- EXERCISE OBJECTIVE
A faithful copy of each entry below is expected, with the images removed.

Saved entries
-*-*-

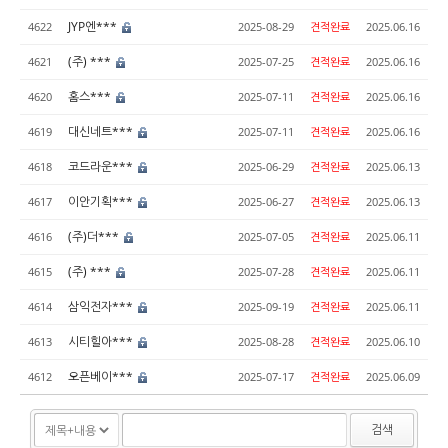
JYP엔***
4622
2025-08-29
견적완료
2025.06.16
(주) ***
4621
2025-07-25
견적완료
2025.06.16
홈스***
4620
2025-07-11
견적완료
2025.06.16
대신네트***
4619
2025-07-11
견적완료
2025.06.16
코드라운***
4618
2025-06-29
견적완료
2025.06.13
이안기획***
4617
2025-06-27
견적완료
2025.06.13
(주)더***
4616
2025-07-05
견적완료
2025.06.11
(주) ***
4615
2025-07-28
견적완료
2025.06.11
삼익전자***
4614
2025-09-19
견적완료
2025.06.11
시티힐아***
4613
2025-08-28
견적완료
2025.06.10
오픈베이***
4612
2025-07-17
견적완료
2025.06.09
검색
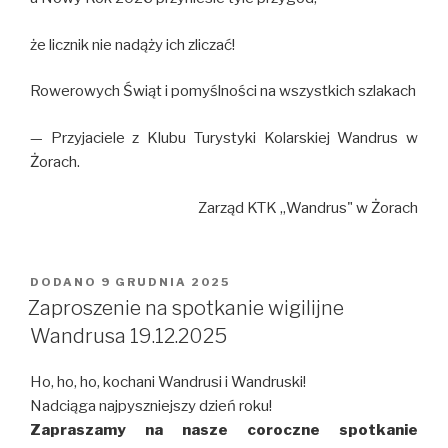
że licznik nie nadąży ich zliczać!
Rowerowych Świąt i pomyślności na wszystkich szlakach
— Przyjaciele z Klubu Turystyki Kolarskiej Wandrus w
Żorach.
Zarząd KTK „Wandrus" w Żorach
DODANO
OPUBLIKOWANE
9 GRUDNIA 2025
W
Zaproszenie na spotkanie wigilijne
Wandrusa 19.12.2025
Ho, ho, ho, kochani Wandrusi i Wandruski!
Nadciąga najpyszniejszy dzień roku!
Zapraszamy na nasze coroczne spotkanie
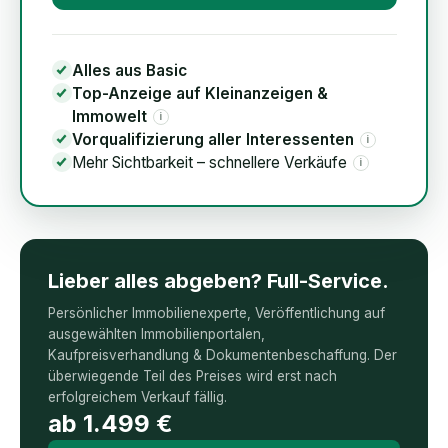
Alles aus Basic
Top-Anzeige auf Kleinanzeigen &
Immowelt
i
Vorqualifizierung aller Interessenten
i
Mehr Sichtbarkeit – schnellere Verkäufe
i
Lieber alles abgeben? Full-Service.
Persönlicher Immobilienexperte, Veröffentlichung auf
ausgewählten Immobilienportalen,
Kaufpreisverhandlung & Dokumentenbeschaffung. Der
überwiegende Teil des Preises wird erst nach
erfolgreichem Verkauf fällig.
ab
1.499
€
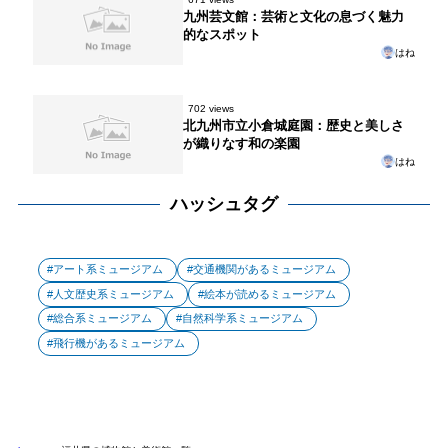
九州芸文館：芸術と文化の息づく魅力
的なスポット
はね
702 views
北九州市立小倉城庭園：歴史と美しさ
が織りなす和の楽園
はね
ハッシュタグ
アート系ミュージアム
交通機関があるミュージアム
人文歴史系ミュージアム
絵本が読めるミュージアム
総合系ミュージアム
自然科学系ミュージアム
飛行機があるミュージアム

-*-*-

- ANSWER AREA
JYP엔***
4622
2025-08-29
견적완료
2025.06.16
(주) ***
4621
2025-07-25
견적완료
2025.06.16
홈스***
4620
2025-07-11
견적완료
2025.06.16
대신네트***
4619
2025-07-11
견적완료
2025.06.16
코드라운***
4618
2025-06-29
견적완료
2025.06.13
이안기획***
4617
2025-06-27
견적완료
2025.06.13
(주)더***
4616
2025-07-05
견적완료
2025.06.11
(주) ***
4615
2025-07-28
견적완료
2025.06.11
삼익전자***
4614
2025-09-19
견적완료
2025.06.11
시티힐아***
4613
2025-08-28
견적완료
2025.06.10
오픈베이***
4612
2025-07-17
견적완료
2025.06.09
검색
że licznik nie nadąży ich zliczać!
Rowerowych Świąt i pomyślności na wszystkich szlakach
— Przyjaciele z Klubu Turystyki Kolarskiej Wandrus w
Żorach.
Zarząd KTK „Wandrus" w Żorach
DODANO
OPUBLIKOWANE
9 GRUDNIA 2025
W
Zaproszenie na spotkanie wigilijne
Wandrusa 19.12.2025
Ho, ho, ho, kochani Wandrusi i Wandruski!
Nadciąga najpyszniejszy dzień roku!
Zapraszamy na nasze coroczne spotkanie
Alles aus Basic
Top-Anzeige auf Kleinanzeigen &
Immowelt
i
Vorqualifizierung aller Interessenten
i
Mehr Sichtbarkeit – schnellere Verkäufe
i
Lieber alles abgeben? Full-Service.
Persönlicher Immobilienexperte, Veröffentlichung auf
ausgewählten Immobilienportalen,
Kaufpreisverhandlung & Dokumentenbeschaffung. Der
überwiegende Teil des Preises wird erst nach
erfolgreichem Verkauf fällig.
ab
1.499
€
九州芸文館：芸術と文化の息づく魅力
的なスポット
はね
702 views
北九州市立小倉城庭園：歴史と美しさ
が織りなす和の楽園
はね
ハッシュタグ
アート系ミュージアム
交通機関があるミュージアム
人文歴史系ミュージアム
絵本が読めるミュージアム
総合系ミュージアム
自然科学系ミュージアム
飛行機があるミュージアム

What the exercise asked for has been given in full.